イジワルで優しい彼と再会したら
恭介の部屋で、なぜか恭介のベッドを占拠して座っている真琴は、
床にあぐらをかく恭介を見下ろしている。

(夕飯に呼ばれない限り、解放されないな)
恭介の母親は先ほど帰宅したばかりなので、呼ばれるまではもう少し時間があるだろう。

「もともと、廊下で見かけた時になぜか気になってたんだけど、
 委員会が一緒になって、余計に気になって。
 なんだか綺麗な顔してるし、なんか変な動きしてるときあるし。」

真琴は両手でベッドの縁を掴むようにして、前のめりになっている。

「隆一のこと、そんなに気に入ってるんだな。
 確かにいいやつだけど、モテるって話は特に聞いたことはな..」

「ほんとに!?」

(すげえ勢いだ…)
「う、うん、言っとくけど、本人が誰を好きとか、知らないからな。
 俺はお前が知りたいようなことは答えられねーぞ」

「好きな人がいるかどうかわからないのは仕方ないとして。
 普段の様子は?いつも委員会のときみたいに物静かで変な動きしてるの?」

「変な…確かにそうだけど、あー、あいつの部活、吹奏楽だろ。
 担当の楽器はトランペットらしいけど、練習の時、たまに指揮やるんだよ。
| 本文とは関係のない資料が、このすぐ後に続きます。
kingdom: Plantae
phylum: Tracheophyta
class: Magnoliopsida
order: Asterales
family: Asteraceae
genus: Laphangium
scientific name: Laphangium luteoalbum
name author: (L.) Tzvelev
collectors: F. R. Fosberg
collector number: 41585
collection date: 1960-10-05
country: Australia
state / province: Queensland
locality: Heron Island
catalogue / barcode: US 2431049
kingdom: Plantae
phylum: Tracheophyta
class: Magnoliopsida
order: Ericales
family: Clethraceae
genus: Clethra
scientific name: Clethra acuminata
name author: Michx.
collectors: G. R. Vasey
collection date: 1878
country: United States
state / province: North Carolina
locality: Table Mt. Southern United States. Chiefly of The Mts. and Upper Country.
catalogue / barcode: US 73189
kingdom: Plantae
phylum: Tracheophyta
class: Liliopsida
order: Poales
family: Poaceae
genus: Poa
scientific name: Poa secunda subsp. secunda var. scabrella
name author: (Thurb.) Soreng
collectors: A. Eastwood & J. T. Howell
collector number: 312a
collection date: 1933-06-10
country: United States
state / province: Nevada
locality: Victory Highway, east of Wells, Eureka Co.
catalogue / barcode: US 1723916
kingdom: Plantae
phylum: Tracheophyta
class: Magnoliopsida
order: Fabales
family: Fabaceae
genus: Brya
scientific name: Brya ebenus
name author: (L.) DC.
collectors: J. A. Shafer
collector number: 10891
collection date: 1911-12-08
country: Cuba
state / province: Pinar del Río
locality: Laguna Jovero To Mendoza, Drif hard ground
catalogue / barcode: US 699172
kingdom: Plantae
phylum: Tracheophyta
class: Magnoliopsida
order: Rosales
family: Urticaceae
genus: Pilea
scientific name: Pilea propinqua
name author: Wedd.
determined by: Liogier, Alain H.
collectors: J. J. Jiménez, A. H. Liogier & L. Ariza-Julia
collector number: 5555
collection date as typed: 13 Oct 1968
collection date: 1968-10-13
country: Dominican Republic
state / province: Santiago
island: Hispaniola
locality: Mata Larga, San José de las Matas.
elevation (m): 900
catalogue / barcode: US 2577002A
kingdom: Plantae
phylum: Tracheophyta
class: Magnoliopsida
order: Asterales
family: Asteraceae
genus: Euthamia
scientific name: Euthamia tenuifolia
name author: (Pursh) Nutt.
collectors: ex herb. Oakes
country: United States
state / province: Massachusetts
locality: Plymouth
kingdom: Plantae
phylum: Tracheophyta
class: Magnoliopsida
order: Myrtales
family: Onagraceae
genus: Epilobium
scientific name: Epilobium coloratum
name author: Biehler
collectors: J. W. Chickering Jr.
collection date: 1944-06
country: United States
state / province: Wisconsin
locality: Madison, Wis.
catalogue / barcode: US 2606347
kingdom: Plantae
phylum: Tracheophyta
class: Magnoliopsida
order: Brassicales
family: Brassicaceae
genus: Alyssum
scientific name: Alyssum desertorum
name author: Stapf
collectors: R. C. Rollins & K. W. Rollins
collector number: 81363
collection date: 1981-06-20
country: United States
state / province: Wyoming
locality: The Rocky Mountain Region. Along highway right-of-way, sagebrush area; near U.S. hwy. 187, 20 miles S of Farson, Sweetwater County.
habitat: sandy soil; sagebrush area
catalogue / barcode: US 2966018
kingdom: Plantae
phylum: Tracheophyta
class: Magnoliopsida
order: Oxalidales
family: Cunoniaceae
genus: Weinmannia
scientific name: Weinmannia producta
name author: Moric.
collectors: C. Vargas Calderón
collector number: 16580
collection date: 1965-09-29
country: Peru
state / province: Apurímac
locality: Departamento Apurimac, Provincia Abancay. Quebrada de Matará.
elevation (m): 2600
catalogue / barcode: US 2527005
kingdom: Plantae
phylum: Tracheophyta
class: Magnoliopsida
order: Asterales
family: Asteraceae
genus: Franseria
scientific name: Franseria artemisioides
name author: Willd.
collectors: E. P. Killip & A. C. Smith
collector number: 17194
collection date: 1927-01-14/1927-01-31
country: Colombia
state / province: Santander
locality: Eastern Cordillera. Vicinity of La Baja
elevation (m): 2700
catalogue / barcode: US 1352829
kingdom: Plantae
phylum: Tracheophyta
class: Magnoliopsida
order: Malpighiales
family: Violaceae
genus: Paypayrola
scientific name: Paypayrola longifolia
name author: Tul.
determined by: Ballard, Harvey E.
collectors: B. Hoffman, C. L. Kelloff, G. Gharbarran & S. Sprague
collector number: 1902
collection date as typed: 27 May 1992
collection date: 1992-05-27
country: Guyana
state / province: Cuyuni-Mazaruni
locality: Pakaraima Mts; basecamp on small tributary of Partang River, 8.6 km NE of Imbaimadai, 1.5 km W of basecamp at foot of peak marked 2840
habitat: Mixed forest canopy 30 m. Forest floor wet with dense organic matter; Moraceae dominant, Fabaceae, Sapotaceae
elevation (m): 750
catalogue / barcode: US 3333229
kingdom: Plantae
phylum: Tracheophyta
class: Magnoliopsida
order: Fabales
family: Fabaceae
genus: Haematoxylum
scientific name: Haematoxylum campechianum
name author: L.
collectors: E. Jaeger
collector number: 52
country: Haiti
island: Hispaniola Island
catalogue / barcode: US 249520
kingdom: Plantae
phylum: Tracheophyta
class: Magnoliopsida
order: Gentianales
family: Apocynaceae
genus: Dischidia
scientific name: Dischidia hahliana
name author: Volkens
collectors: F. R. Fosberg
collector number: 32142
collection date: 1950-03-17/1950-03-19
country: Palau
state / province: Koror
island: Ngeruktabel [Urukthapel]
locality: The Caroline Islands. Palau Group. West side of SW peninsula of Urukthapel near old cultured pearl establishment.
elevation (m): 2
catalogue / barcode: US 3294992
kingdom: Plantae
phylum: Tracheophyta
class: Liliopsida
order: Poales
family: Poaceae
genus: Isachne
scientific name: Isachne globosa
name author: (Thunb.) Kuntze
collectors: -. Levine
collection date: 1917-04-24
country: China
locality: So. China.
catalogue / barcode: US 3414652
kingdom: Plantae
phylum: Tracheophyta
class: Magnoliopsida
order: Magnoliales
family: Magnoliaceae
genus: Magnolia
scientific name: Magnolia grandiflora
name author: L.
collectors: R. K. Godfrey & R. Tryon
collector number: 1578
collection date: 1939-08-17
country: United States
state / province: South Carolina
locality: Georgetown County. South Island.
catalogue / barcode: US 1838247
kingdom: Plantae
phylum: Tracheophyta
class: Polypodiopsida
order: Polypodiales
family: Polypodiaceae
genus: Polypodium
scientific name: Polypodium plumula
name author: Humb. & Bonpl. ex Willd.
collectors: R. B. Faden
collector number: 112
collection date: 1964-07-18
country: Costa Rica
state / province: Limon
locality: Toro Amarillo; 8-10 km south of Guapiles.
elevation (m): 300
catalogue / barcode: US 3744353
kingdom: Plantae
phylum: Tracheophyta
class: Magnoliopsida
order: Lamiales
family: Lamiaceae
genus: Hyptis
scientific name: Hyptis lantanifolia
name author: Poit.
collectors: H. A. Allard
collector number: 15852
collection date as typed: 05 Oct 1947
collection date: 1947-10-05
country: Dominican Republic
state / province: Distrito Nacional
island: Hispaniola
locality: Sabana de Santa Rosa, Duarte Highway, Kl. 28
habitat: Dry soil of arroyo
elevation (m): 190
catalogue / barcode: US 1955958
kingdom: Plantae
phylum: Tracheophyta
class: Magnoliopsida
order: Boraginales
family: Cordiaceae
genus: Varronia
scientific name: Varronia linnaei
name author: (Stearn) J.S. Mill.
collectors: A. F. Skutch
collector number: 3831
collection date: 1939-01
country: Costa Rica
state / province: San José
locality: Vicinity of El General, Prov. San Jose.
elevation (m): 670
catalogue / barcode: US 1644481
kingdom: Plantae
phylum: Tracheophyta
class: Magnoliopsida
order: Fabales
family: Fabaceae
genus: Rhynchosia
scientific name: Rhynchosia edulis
それであの動きらしい」

真琴はベッドから降り、恭介の横に座ると、カバンからノートとペンケースを取り出した。

新品のノートの1ページ目に、何かを書き付けた。

(吹奏楽部
 指揮の癖
 トランペット担当)

「どうもありがとう」

真琴はにっこり笑った。
窓の外では、ちょうど夕焼け空が夜空に変わりそうだ。

「これからも、いろいろ、教えてね」

1階から、恭介の母が二人を呼ぶ声がした。